# Swagbucks!



## apphorses (Apr 23, 2010)

I LOVE swagbucks!! I resisted signin' up for it and since I have join, I have earn over $100 in gift cards to amazon.com. You can trade swagbucks for almost anything (and amazon.com even has food!!).

You get swagbucks just for searchin'...somethin' I do a lot while on the internet. You can even tade surveys or sign up for offers...BUT you don't have to. For every 450 swagbucks=$5 gift card.

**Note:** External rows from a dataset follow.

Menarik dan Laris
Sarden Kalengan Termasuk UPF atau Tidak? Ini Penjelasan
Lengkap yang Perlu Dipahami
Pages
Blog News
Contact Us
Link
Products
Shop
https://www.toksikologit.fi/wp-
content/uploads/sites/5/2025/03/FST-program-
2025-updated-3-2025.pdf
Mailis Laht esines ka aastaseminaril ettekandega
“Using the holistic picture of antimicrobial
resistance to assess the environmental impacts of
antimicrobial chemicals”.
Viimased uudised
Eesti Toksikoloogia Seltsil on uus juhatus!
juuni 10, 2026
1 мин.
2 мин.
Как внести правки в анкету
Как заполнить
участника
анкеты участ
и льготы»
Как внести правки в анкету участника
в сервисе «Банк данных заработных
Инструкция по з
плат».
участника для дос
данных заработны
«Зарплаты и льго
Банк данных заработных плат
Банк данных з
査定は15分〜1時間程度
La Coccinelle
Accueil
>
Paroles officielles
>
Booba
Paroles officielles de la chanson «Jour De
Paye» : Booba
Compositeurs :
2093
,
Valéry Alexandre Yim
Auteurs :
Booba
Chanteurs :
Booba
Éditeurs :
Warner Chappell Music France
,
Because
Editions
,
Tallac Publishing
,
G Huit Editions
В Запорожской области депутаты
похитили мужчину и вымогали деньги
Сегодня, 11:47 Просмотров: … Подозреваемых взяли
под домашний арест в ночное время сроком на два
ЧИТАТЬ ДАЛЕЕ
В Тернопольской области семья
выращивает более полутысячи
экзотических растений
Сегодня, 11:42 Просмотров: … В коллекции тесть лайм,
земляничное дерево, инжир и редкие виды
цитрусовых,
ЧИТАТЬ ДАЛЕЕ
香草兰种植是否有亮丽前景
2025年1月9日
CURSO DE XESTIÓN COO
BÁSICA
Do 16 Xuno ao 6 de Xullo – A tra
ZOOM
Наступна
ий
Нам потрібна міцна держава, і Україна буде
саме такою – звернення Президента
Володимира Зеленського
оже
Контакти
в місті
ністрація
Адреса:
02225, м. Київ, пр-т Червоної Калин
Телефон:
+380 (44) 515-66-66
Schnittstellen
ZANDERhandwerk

This (and tradin') is how I hope to pay for Christmas presents this year :clap:

Here's the link swagbucks 

Let's swag into the season :happy:


----------



## pamda (Oct 14, 2004)

I've been doing swagbucks for less than 6 months and have made almost 100.00 in Amazon cards also. I love free money.


----------



## apphorses (Apr 23, 2010)

It's so hard on the internet anymore to find something that makes a little money but not a scam. I've tried a lot of them in the past, bein' a sahm and all, but never really made any money.

I'm glad you found swagbucks too :happy: I LOVE free stuff too...you should have seen me in 100+ degree heat pickin' blackberries...they're free!!!


----------



## pamda (Oct 14, 2004)

You can do the same with another site..ie mypoints..I have done very well in gift cards with them also. PM me your email addy if you want and I will ssend you an invite. I started here before swagbucks and have gotten alot of starbuckss and amozon giftcards from them it's easy to get points they send email messages you click and they give you 5 points. No filling forms unless you want and there are also other ways to get points. Searches and games. etc..blackberies are worth the heat stroke lol


----------



## missysid (Feb 21, 2006)

We have used the site for about a year and love it. Easy to use and offers bonus points often.


----------



## Carol from Upto (Dec 29, 2008)

Thanks for the info. I signed up a week ago and have about 260 points.
I think once I become more familiar I will get points quicker.


----------



## apphorses (Apr 23, 2010)

I'm glad you like it! 

I've had fun:O)


----------



## katlupe (Nov 15, 2004)

I had signed up for this some time ago but signed in and never went back. I will study it now and see how it works. Thanks for the reminder here.


----------